In cyber security, we define the steps that a hacker takes to gain control of your system/data as the cyber Kill Chain. The first step of the Kill Chain is known as Reconnaissance. That is when the hacker selects a target, like a particular company or person, researches it, and attempts to identify personal information and/or vulnerabilities about their network. The hacker will use the information gathered in Step 1 and move on to Step 2, Weaponization, and Step 3, Delivery, where the hacker will craft a very targeted spear phishing email(s) containing malicious code and send it to the target and sometimes to the target’s coworkers, friends and family as well. Once the target bites by clicking on a compromised link in the email, a Business Email Compromise (BEC) has started.

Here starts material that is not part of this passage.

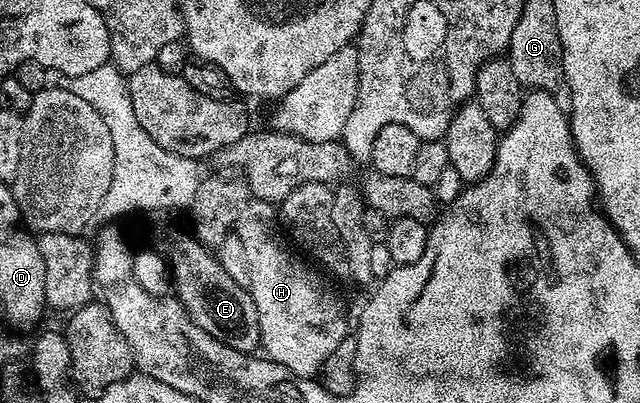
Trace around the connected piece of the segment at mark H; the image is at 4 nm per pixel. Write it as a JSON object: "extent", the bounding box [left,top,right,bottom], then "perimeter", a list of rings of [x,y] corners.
{"extent":[234,199,350,377],"perimeter":[[[249,199],[236,223],[234,235],[242,238],[246,259],[250,261],[248,291],[258,310],[263,355],[284,364],[298,376],[315,377],[323,369],[326,358],[330,358],[330,354],[334,354],[341,342],[350,336],[348,316],[335,290],[311,268],[313,265],[307,259],[299,260],[291,252],[293,249],[280,241],[282,232],[278,227],[277,205]]]}

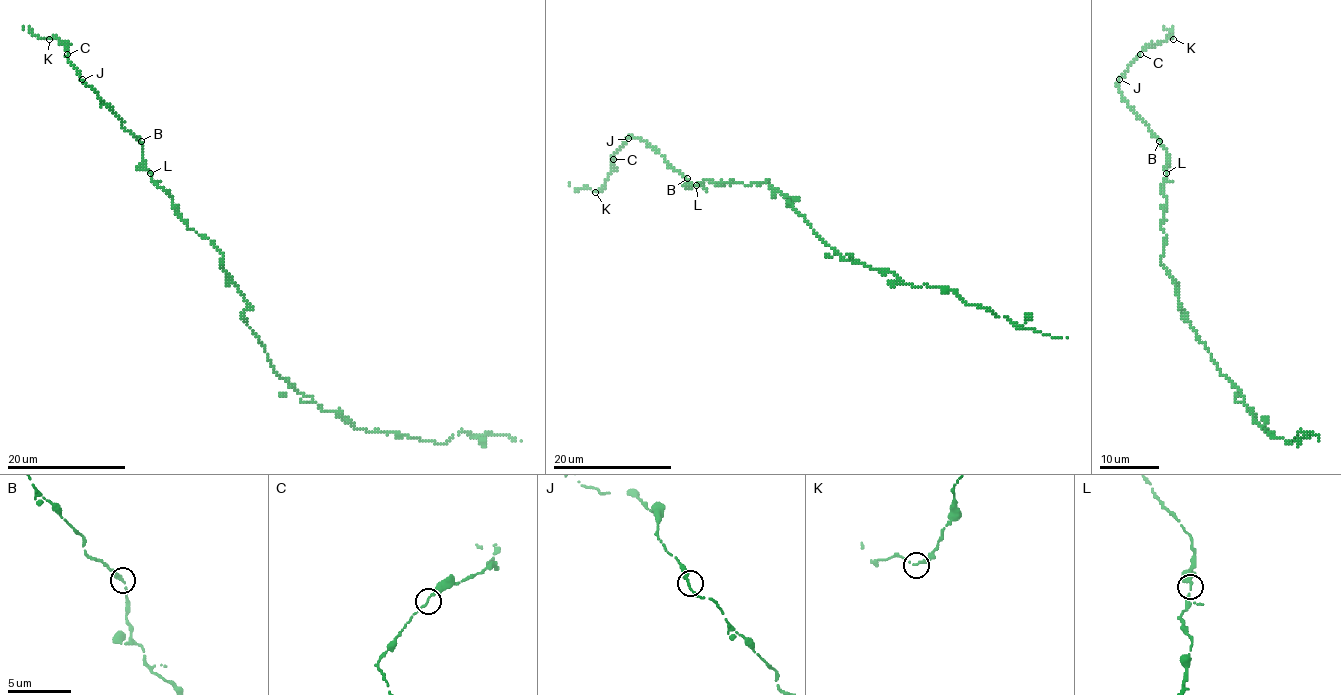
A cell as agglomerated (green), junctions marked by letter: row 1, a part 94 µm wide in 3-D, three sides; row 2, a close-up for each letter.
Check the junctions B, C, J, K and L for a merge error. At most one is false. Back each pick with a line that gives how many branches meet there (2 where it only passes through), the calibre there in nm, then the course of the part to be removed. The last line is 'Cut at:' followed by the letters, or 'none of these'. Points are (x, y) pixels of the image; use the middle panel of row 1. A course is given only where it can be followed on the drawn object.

One of the fasted growing type of attacks today, a Business Email Compromise is when a hacker gathers information about a targeted company and crafts a very high-quality phishing email aimed at specific people in the organization utilizing information gather during their Reconnaissance. If just one of the targeted recipients clicks on the malicious email, the hacker will immediately gain access to the person’s computer, and this will allow them to move to the next step of the Kill Chain, which is Exploitation.
Large-scale hacks have become all too common. Hackers start gathering information online using the treasure trove of information shared on social media and other places on the internet. You might think you have nothing of value for a hacker to target you personally, but perhaps they are targeting the company you work for – and you and your colleagues may be their way in. This is why the recent revelation that 700 million LinkedIn users’ personal details were posted for sale earlier this month on the dark web is so concerning. It’s this type of information that a hacker can use to create very targeted spear phishing emails which they can send to you and your coworkers.
To mitigate and minimize the risk of a cyber security breach, we strongly encourage all users to undergo cyber security awareness training on a regular basis. This will help to familiarize everyone, from the receptionist to the CEO, with the most common types of attacks so they are better prepared when they see one. Cyber Security awareness training will teach you how to manage your social footprint better, identify and recognize phishing emails and protect you and company.
Frederic Farcy, President, TNTMAX
PS In case you’re wondering, the remaining steps in the Cyber Kill Chain are – Installation, Command & Control and Actions on Objective.